There are other ways to travel for cheap too that I have not yet tried, but have explored. I have browsed Couch Surfing, a free place to sleep and a way to meet a local. There is also WorkAway.Info that can connect you with a host in need of assistance on a job or project such as farming, childcare, or operating a hostel. In exchange for your work you get accommodation and sometimes are also paid for the work. This could be another good option to explore if you are looking for longer term, flexible travel.
Related: How to Travel on a Budget
“Cheap” Travel is Relative
Cheap is a relative term. I wrote this article with the goal of erasing the illusion that travel will always cost thousands of dollars.

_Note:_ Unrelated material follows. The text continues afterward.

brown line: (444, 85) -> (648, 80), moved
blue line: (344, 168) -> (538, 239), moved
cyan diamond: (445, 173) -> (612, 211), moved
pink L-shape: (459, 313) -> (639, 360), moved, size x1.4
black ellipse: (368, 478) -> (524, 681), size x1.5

Five dollars a night for a bed in hostel is cheap when compared to $300 a night for a beautiful hotel. Flights that cost $200 are cheap when compared to some flights that cost a thousand dollars or more.
Spending two hundred dollars on a flight is not cheap when you make minimum wage and can hardly cover your essentials like rent, food, and healthcare. Being able to afford travel is not as simple as bringing your own lunch to work or skipping your morning Starbucks to save up on cash. Roughly 38 million Americans (~11% of the population) live in poverty. “Affordable travel” is not something millions of Americans can even entertain the idea of really doing, much less people from other countries around the world. The “brag worthy” $200 I spent on an international flight to make myself sound like a thrifty travel guru is more money than hundreds of millions of people around the world will ever see in a year.
So, while it is my goal to share tools and ideas that can perhaps help you find better deals, do not forget that it is generally a privilege of the comparatively wealthy to be able to travel internationally. Wealth can be tricky thing to measure since it is always relative and often times us budget travelers do not perceive ourselves to be wealthy. The reality is though that if you are able to spend a few hundred dollars to catch a flight and then a few hundred more on even budget hostels and self-made meals in the hostel kitchen, you likely still have more resources than the majority of the world. Travel is only “cheap” when it is compared it to luxurious travel.